North Korea, which has boasted ballistic missiles and nuclear arms, has begun producing the country's first home-built bicycles, China's Xinhua news agency said in a dispatch from Pyongyang.
The factory, a joint venture with China, opened in Pyongyang on Oct. 7 with a number of senior officials from the two countries attending. They included Paek Hyun-Bong, chairman of the North's Committee for the Promotion of External Economic Cooperation, and Wu Donghe, Chinese ambassador to Pyongyang.
Energy-starved North Korea needs some 7 million bicycles, officials said. "The bicycle was the most important thing, because the buses and trams stopped running due to energy shortages," said one North Korean who recently defected to the South. "But bicycles are a luxury, so most people walk," he said.

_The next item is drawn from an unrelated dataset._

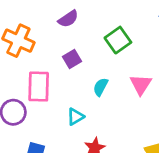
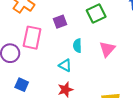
cyan semicircle: (101, 87) -> (77, 46), turned -40
cyan triangle: (75, 117) -> (65, 65), moved, turned 48

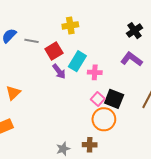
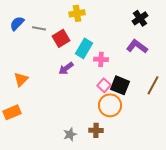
purple arrow: (59, 71) -> (66, 68), moved, turned 91

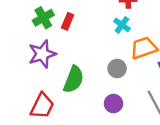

Under an agreement made last November, Chinese investors provide materials, equipment and cash to have a 51-percent stake in the $650,000 Pyongjin Bicycle Joint Venture, with North Korea holding the remaining with its labor force. The two sides would jointly run the factory for 20 years.
The plant will produce up to 300,000 "moran [peony] peak" units a year, reducing its reliance on second-hand imports from neighbors Japan and China, the report said. The joint-venture company has more than 50 models including one that it said would become the new workhorse for the North's postal service.
The construction of the bicycle plant was a main economic project in North Korea, according to sources in Seoul. Premier Pak Bong-Ju has visited the factory several times while it was under construction. North Korea also displayed bicycle parts at the Pyongyang International Products Expo last May.
In an apparent indication of its political implications, the bicycle factory opened just three days before North Korea marked the 60th anniversary of the ruling Workers' Party.